***** Data to examine

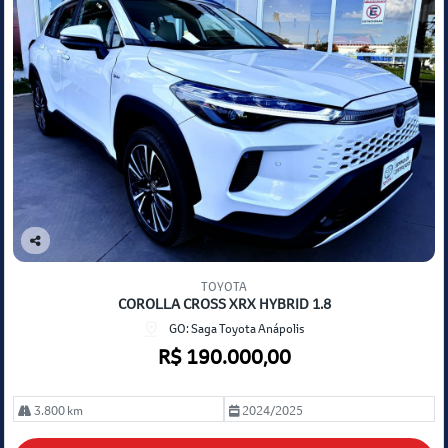
Co
mp
TOYOTA
arti
COROLLA CROSS XRX HYBRID 1.8
lhe
GO: Saga Toyota Anápolis
R$ 190.000,00
3.800 km
2024/2025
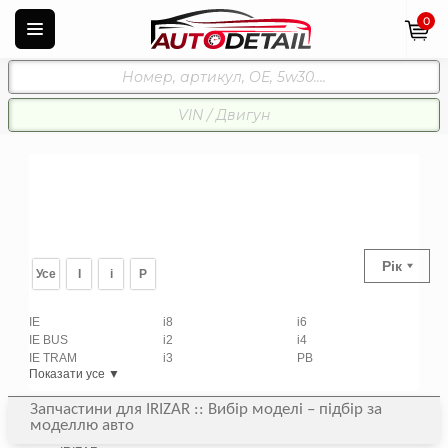
0
Рік
Усе
I
i
P
IE
i8
i6
IE BUS
i2
i4
IE TRAM
i3
PB
Показати усе ▼
Запчастини для IRIZAR :: Вибір моделі – підбір за
моделлю авто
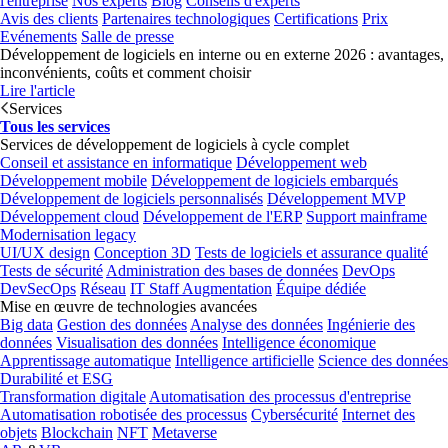
l'entreprise
Nos experts
Blog
Conseils d'experts
Avis des clients
Partenaires technologiques
Certifications
Prix
Evénements
Salle de presse
Développement de logiciels en interne ou en externe 2026 : avantages,
inconvénients, coûts et comment choisir
Lire l'article
Services
Tous les services
Services de développement de logiciels à cycle complet
Conseil et assistance en informatique
Développement web
Développement mobile
Développement de logiciels embarqués
Développement de logiciels personnalisés
Développement MVP
Développement cloud
Développement de l'ERP
Support mainframe
Modernisation legacy
UI/UX design
Conception 3D
Tests de logiciels et assurance qualité
Tests de sécurité
Administration des bases de données
DevOps
DevSecOps
Réseau
IT Staff Augmentation
Équipe dédiée
Mise en œuvre de technologies avancées
Big data
Gestion des données
Analyse des données
Ingénierie des
données
Visualisation des données
Intelligence économique
Apprentissage automatique
Intelligence artificielle
Science des données
Durabilité et ESG
Transformation digitale
Automatisation des processus d'entreprise
Automatisation robotisée des processus
Cybersécurité
Internet des
objets
Blockchain
NFT
Metaverse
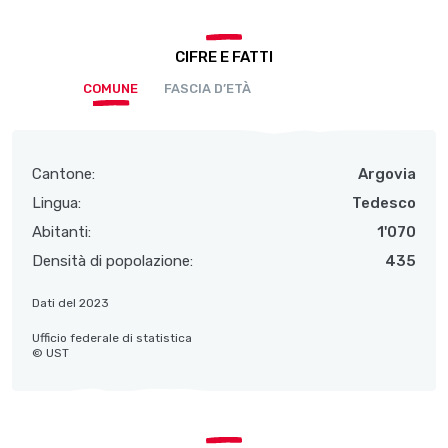
CIFRE E FATTI
COMUNE
FASCIA D’ETÀ
Cantone:
Argovia
Lingua:
Tedesco
Abitanti:
1'070
Densità di popolazione:
435
Dati del 2023
Ufficio federale di statistica
© UST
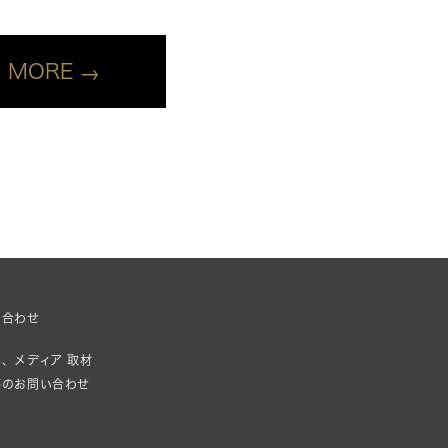
MORE
い合わせ
、メディア 取材
等のお問い合わせ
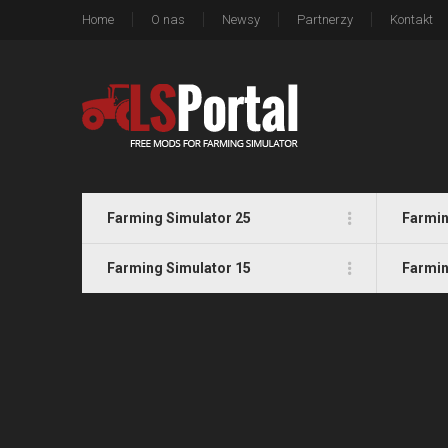
Home
O nas
Newsy
Partnerzy
Kontakt
Farming Simulator 25
Farmin
Farming Simulator 15
Farmin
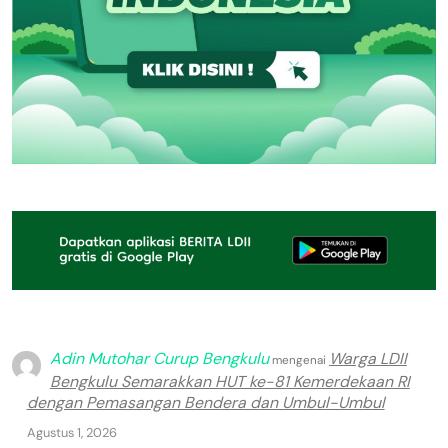
Adin Mutohar Curup Bengkulu
Warga LDII
mengenai
Bengkulu Semarakkan HUT ke-81 Kemerdekaan RI
dengan Pemasangan Bendera dan Umbul-Umbul
Agustus 1, 2026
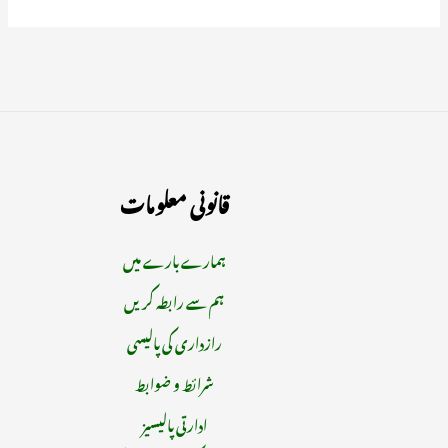
قانونی معلومات
ہمارے بارے میں
ہم سے رابطہ کریں
رازداری کی پالیسی
شرائط و ضوابط
ادارتی پالیسیز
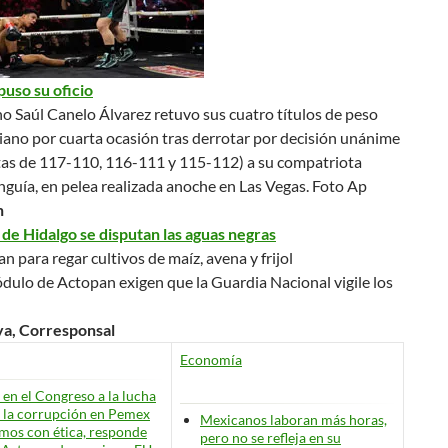
uso su oficio
o Saúl Canelo Álvarez retuvo sus cuatro títulos de peso
ano por cuarta ocasión tras derrotar por decisión unánime
etas de 117-110, 116-111 y 115-112) a su compatriota
guía, en pelea realizada anoche en Las Vegas.
Foto Ap
n
 de Hidalgo se disputan las aguas negras
n para regar cultivos de maíz, avena y frijol
dulo de Actopan exigen que la Guardia Nacional vigile los
a, Corresponsal
Economía
en el Congreso a la lucha
 la corrupción en Pemex
Mexicanos laboran más horas,
os con ética, responde
pero no se refleja en su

**********

# Exercise
Tell how many lines above contain the word "processus". Give the number alone.

# Output of the exercise
2